» **Exercise aim**:
Within the records below, how many lines contain "each"? The answer is that number alone.

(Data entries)

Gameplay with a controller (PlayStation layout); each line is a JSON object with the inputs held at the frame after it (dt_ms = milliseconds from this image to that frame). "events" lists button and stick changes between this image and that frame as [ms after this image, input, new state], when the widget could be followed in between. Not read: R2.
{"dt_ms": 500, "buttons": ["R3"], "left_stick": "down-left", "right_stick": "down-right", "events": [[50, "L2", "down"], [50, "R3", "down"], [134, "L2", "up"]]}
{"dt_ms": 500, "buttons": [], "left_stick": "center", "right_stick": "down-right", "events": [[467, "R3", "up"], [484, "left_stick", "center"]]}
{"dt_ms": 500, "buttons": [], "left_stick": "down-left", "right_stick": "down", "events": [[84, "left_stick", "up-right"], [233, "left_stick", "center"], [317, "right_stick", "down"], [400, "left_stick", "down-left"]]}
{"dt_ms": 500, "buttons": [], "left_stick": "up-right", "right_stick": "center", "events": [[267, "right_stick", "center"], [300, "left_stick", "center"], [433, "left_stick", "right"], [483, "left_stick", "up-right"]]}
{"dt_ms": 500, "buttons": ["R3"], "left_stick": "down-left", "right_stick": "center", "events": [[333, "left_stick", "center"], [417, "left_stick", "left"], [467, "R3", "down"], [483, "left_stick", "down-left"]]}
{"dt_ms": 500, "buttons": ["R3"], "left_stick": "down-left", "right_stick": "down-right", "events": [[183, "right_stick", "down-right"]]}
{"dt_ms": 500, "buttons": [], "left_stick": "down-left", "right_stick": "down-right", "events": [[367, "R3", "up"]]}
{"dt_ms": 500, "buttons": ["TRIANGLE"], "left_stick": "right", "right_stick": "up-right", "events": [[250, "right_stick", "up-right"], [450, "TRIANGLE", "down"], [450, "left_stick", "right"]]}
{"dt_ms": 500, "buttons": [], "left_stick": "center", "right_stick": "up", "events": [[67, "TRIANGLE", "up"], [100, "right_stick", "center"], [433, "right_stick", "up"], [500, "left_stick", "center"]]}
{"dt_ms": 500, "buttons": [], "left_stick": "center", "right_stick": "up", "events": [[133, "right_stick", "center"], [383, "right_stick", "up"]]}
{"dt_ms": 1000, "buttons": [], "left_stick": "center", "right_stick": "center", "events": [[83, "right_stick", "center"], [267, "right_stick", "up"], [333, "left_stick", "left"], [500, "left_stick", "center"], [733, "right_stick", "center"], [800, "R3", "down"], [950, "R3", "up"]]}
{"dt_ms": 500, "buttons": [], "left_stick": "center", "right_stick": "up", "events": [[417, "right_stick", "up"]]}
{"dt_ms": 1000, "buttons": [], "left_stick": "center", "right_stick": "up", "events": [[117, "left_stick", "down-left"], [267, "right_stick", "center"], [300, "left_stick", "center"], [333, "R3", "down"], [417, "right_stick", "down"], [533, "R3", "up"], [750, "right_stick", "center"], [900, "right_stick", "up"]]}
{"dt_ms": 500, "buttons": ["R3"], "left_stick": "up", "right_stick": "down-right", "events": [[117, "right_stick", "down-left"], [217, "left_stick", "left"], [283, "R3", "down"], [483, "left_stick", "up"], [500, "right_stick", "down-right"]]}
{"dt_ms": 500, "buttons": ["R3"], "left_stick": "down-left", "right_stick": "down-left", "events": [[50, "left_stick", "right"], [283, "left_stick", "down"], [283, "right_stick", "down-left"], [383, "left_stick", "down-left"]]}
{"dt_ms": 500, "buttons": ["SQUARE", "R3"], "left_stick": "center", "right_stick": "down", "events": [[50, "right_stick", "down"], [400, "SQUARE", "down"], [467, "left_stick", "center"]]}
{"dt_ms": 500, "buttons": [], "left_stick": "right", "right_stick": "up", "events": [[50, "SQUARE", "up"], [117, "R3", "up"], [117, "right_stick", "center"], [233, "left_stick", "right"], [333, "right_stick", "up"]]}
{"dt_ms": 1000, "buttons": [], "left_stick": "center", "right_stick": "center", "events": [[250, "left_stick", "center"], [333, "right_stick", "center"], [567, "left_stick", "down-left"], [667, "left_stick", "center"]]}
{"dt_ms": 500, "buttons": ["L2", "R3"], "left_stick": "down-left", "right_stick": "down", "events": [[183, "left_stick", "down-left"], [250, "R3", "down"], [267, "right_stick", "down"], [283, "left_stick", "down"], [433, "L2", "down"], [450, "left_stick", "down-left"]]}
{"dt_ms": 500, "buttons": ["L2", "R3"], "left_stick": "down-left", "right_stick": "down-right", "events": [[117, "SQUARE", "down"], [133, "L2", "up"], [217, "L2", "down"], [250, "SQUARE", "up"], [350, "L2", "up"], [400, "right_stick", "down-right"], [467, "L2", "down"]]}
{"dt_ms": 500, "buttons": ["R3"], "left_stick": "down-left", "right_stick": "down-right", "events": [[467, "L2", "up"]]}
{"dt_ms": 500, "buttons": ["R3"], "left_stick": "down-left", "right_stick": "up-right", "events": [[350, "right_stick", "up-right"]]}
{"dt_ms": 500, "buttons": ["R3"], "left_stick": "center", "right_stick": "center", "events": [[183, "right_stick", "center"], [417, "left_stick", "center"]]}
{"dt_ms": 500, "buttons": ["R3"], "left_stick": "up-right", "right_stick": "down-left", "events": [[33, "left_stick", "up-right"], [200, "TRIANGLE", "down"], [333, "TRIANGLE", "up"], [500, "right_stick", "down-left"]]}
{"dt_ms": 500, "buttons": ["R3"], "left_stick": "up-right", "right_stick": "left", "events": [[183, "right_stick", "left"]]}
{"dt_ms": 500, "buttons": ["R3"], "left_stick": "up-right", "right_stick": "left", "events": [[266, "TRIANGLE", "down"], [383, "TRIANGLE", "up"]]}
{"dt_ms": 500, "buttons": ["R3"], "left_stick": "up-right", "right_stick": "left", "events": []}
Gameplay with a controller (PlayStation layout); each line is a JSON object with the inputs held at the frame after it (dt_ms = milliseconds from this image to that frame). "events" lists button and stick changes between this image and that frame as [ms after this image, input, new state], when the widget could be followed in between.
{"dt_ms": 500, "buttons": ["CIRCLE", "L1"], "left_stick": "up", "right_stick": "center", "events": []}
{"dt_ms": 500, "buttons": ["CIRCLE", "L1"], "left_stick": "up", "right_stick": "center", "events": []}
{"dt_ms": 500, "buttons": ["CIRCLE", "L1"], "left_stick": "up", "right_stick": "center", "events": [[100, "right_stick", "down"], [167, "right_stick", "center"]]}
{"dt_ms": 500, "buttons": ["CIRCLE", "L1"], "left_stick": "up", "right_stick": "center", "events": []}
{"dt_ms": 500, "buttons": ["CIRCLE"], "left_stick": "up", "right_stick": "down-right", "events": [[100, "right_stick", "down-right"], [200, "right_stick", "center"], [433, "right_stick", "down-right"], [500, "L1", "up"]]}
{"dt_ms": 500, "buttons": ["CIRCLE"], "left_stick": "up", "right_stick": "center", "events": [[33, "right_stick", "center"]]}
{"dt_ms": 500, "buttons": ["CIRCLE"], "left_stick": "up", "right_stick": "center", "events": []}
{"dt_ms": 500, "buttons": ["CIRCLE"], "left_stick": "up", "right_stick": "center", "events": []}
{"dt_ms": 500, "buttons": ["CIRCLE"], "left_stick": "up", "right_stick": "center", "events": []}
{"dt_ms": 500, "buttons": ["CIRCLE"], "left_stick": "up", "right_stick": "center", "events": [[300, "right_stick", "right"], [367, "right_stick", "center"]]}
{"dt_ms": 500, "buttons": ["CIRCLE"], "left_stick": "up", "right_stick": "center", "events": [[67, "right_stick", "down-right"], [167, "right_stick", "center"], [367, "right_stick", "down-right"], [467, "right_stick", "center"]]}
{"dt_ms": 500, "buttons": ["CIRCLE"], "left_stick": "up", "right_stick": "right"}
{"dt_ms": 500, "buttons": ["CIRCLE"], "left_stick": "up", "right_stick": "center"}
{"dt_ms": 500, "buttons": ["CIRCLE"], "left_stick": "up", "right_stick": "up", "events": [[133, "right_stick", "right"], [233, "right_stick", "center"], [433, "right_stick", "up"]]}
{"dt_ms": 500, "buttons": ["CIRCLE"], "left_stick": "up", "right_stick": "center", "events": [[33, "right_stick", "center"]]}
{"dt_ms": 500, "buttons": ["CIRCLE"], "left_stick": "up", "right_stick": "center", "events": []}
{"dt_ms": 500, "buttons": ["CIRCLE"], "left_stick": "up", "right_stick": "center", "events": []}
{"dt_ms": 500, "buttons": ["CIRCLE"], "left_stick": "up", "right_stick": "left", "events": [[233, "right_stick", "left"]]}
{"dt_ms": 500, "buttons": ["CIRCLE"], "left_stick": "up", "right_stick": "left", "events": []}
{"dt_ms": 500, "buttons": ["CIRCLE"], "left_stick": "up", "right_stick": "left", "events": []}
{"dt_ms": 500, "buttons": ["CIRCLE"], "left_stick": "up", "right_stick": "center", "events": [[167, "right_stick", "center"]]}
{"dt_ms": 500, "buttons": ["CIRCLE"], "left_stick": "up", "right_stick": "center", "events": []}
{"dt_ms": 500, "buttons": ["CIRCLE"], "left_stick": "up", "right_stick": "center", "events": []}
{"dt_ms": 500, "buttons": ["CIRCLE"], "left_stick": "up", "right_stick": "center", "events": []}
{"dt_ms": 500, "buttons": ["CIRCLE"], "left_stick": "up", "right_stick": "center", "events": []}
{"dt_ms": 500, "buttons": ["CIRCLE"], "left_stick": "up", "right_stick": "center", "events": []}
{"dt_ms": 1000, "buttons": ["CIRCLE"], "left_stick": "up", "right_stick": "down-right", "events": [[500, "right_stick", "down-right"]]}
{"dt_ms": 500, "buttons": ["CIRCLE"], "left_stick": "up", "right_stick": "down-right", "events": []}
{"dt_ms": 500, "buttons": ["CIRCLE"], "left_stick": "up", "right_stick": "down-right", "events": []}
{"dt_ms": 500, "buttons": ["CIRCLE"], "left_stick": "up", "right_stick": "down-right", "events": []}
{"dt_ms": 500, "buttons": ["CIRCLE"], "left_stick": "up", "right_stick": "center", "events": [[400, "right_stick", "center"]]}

» **Finished task**:
2